In Offended by Irvine Welsh the Scottish writer explores the effect of ‘cancel culture’ on artistic expression, and questions whether art should be allowed to cause offence. The Sky Arts documentary aired in November, and features a series of interviews with artists who feel negatively impacted by cancellation or ‘woke’ culture, interspersed with Welsh sharing his own views. The interviewees include artist Jake Chapman, author Nadifa Mohamed, and comedian Geoff Norcott.
Between interviews held in studios, libraries and pubs, Welsh builds a case against what he views as censorship. “Silence is inertia,” he says in a voice over. When artists are afraid of offending their audience, they self-censor. If offensive art is criticised or ‘cancelled’ through channels like social media (the main antagonist of the documentary) then, he argues, it is a restriction on free speech. However, Welsh’s stance is somewhat ironic. The documentary prioritises the right of artists to freedom of expression, but challenges the right of an audience to participate in the same thing. If someone specifically sets out to provoke their audience, as multiple artists in the documentary say they do, then surely a level of controversy means that they have succeeded. A silencing of audience criticism would lead to the same level of ‘inertia’ as self-censoring artists. While art is firstly a creative expression, how it is received by its audience is what, arguably, creates the impact.
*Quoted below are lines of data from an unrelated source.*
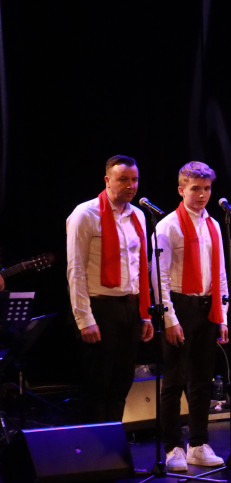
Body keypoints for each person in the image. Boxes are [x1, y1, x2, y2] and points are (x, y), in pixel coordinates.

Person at [66, 155, 154, 423]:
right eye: (123, 179)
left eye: (134, 179)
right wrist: (84, 319)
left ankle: (115, 451)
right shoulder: (85, 214)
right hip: (100, 307)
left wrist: (145, 313)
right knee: (98, 386)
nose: (131, 185)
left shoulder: (138, 215)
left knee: (122, 383)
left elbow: (142, 269)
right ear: (107, 180)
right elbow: (75, 269)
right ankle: (95, 455)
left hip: (129, 307)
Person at [154, 161, 229, 472]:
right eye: (195, 189)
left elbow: (221, 273)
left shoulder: (213, 224)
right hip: (180, 306)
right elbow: (160, 277)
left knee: (201, 380)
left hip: (207, 306)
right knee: (173, 380)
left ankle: (198, 443)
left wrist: (222, 315)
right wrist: (170, 319)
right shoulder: (168, 225)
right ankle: (172, 447)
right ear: (181, 189)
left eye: (207, 188)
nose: (202, 195)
Social media, rather than making people more easily offended, has simply made it possible for more people to get their opinions heard. While exhibitions or films used to be reviewed in newspaper columns or a handful of blogs, now anyone can comment and potentially reach the same amount of people as any celebrity or traditional critic. Welsh says that social media is “undemocratic” – I would argue that it is anything but. As artists now face judgement from this much wider circle, they must, of course, consider how this affects them. However, arguing for their own freedom of expression but feeling attacked when other people use theirs, especially when the artist has specifically set out to cause controversy, is not a fair solution. If everyone must have the ‘freedom to question and to offend’, as the documentary states in a dramatic conclusion, then that right should be extended to the audience as much as the artist.
If art has the right to offend, then the audience must also have the right to be offended.